# How hard will it be to find a job in Mexico



## dcasarrubias (May 1, 2013)

How hard will it be to find a job in Mexico with a bachelors degree in Computer Science from the US? I have dual citizenship, Mexican/American and I plan on moving to Mexico after my graduation because I am getting married and my wife wants to stay in Mexico, so I am going to move to Mexico, but was wondering how hard it would be to find a job related to IT.


----------



## sparks (Jun 17, 2007)

Move to a large city that has Tech jobs. Move to a small peaceful place you{ll have to start your own computer repair, ciber and CELL phone store


----------



## RVGRINGO (May 16, 2007)

Guadalajara has a nickname: _The Silicon Valley of Mexico_.


----------



## PanamaJack (Apr 1, 2013)

RVGRINGO said:


> Guadalajara has a nickname: _The Silicon Valley of Mexico_.
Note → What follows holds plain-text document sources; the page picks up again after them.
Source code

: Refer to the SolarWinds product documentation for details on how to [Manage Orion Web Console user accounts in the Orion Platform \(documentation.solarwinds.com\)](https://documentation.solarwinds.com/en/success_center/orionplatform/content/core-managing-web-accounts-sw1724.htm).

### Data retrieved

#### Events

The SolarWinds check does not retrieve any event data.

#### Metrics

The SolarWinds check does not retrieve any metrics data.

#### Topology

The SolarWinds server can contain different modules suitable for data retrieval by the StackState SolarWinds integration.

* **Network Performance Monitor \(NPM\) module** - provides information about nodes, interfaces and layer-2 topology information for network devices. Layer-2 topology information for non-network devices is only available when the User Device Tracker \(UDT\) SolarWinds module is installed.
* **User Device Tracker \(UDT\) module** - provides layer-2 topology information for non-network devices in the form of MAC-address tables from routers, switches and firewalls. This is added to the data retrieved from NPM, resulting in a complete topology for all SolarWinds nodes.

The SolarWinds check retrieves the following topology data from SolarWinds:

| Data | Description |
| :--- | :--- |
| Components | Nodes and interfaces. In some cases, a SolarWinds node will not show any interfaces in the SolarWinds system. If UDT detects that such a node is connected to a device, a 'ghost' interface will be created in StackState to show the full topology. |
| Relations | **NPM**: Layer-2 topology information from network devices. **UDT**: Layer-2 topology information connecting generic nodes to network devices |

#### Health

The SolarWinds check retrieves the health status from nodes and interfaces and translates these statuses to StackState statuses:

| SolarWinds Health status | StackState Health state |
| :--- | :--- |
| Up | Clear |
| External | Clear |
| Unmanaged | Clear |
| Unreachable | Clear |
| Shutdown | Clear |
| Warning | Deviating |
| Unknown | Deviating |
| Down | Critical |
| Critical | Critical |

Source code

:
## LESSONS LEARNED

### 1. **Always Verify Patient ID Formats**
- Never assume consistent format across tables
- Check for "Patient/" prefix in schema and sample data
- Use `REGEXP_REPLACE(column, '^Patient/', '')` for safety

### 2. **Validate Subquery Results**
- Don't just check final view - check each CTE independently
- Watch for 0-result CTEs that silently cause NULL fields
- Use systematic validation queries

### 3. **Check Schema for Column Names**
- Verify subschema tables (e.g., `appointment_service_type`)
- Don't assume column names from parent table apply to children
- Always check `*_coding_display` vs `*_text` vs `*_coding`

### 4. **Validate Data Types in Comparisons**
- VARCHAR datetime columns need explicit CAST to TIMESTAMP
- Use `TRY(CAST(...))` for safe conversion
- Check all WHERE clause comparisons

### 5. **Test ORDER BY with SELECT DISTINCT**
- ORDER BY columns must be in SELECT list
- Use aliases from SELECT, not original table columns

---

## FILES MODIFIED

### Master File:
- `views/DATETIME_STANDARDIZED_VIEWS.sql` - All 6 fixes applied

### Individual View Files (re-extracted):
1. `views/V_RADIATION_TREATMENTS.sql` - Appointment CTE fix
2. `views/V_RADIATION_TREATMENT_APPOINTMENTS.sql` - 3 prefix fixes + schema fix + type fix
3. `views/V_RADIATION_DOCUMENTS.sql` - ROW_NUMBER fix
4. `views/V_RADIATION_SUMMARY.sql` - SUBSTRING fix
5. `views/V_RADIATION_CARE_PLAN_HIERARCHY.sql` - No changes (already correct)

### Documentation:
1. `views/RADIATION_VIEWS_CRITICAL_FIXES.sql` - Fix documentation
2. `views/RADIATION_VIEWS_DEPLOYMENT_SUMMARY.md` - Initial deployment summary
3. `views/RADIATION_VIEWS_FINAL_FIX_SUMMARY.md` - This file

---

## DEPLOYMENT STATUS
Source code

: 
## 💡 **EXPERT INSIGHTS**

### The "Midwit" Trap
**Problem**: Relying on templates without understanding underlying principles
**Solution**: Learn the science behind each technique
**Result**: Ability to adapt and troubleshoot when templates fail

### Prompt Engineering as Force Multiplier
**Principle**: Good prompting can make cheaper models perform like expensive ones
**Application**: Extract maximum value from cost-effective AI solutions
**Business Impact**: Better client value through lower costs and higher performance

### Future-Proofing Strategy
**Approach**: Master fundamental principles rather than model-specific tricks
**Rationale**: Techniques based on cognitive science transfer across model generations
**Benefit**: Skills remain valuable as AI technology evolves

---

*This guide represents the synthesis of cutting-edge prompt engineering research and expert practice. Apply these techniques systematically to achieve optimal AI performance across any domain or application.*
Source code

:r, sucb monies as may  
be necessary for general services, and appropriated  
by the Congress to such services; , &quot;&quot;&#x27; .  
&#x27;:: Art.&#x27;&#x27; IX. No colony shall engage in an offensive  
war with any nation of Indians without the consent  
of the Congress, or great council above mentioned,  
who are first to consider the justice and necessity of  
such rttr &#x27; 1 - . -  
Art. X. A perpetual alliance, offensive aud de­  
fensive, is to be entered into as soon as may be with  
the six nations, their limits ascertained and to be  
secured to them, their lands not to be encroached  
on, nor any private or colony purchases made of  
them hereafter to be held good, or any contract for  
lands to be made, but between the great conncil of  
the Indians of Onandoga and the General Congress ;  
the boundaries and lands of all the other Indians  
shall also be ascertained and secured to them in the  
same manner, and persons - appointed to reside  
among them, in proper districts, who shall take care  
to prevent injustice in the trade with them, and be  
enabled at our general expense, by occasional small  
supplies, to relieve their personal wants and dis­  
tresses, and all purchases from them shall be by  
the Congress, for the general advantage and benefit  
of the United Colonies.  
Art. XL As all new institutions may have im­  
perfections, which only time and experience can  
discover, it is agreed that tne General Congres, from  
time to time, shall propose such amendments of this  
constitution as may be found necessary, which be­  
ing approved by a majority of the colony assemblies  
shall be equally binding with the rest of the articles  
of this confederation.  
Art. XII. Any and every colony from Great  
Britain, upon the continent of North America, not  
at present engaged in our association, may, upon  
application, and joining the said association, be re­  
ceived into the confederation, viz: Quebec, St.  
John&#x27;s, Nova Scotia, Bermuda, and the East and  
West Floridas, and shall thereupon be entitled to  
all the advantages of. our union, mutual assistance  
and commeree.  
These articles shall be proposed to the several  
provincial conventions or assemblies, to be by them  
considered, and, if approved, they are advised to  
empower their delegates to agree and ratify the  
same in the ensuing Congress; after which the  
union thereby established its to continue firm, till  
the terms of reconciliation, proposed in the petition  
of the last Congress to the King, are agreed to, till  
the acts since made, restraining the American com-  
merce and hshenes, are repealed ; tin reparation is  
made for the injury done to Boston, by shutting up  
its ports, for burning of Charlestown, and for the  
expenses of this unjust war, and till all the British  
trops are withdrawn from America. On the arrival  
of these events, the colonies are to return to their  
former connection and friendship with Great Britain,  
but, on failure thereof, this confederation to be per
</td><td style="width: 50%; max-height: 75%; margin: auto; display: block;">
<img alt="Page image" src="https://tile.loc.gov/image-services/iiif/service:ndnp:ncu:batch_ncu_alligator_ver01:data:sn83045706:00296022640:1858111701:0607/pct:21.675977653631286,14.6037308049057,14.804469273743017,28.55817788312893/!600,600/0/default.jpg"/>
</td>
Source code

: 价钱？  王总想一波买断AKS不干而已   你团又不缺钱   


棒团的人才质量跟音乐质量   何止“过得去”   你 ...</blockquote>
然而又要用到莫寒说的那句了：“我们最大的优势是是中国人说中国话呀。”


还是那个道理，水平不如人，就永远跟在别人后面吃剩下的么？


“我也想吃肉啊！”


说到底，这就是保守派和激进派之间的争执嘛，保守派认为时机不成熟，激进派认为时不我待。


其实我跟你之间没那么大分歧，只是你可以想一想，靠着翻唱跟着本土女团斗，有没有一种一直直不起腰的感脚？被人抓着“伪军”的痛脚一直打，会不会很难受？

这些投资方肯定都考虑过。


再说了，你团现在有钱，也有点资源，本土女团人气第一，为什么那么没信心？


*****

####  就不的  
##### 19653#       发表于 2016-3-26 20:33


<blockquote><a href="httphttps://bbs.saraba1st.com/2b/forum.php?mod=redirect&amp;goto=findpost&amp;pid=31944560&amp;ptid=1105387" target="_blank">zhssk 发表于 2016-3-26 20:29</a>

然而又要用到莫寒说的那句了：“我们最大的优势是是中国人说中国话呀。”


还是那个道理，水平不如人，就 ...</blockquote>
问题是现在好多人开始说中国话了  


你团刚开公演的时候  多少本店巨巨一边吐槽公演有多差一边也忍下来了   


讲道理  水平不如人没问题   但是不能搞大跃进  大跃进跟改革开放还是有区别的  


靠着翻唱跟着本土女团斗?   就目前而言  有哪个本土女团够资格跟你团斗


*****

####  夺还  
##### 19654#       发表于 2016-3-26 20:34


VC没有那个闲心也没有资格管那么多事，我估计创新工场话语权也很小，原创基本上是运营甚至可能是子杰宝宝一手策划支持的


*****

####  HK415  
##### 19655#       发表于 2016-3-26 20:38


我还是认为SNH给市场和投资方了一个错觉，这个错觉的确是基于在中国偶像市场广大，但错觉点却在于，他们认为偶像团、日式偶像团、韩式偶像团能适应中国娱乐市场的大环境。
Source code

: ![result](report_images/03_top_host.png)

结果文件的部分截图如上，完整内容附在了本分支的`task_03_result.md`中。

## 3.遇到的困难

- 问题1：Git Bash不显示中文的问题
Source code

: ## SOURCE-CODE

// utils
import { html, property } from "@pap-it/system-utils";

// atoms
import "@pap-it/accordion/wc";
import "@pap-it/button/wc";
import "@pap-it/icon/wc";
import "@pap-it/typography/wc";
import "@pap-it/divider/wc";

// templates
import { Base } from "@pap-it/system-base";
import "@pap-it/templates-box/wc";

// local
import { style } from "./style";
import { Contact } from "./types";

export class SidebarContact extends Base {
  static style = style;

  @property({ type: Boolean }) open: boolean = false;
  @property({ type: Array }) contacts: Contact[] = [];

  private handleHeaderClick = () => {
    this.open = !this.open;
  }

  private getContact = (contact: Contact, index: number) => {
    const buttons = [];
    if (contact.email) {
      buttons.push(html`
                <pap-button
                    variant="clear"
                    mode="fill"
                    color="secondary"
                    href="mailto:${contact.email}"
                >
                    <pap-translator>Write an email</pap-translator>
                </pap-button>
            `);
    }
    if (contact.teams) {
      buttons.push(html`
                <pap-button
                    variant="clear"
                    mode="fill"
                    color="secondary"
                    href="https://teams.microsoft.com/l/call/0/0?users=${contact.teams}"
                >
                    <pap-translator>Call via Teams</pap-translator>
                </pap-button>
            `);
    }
As RVGRINGO has suggested I would say Guadalajara but also add Monterrey, one of the country's most modern cities with many companies needing IT grads.


----------



## AlanMexicali (Jun 1, 2011)

PanamaJack said:


> As RVGRINGO has suggested I would say Guadalajara but also add Monterrey, one of the country's most modern cities with many companies needing IT grads.


DF, Querataro and San Luis Potosí. Here in SLP it is booming now. New construction is everywhere.


----------



## dcasarrubias (May 1, 2013)

RVGRINGO said:


> Guadalajara has a nickname: _The Silicon Valley of Mexico_.



Thanks, I want to thank everyone who responded, I will definitely look into Guadalajara and San Luis.


----------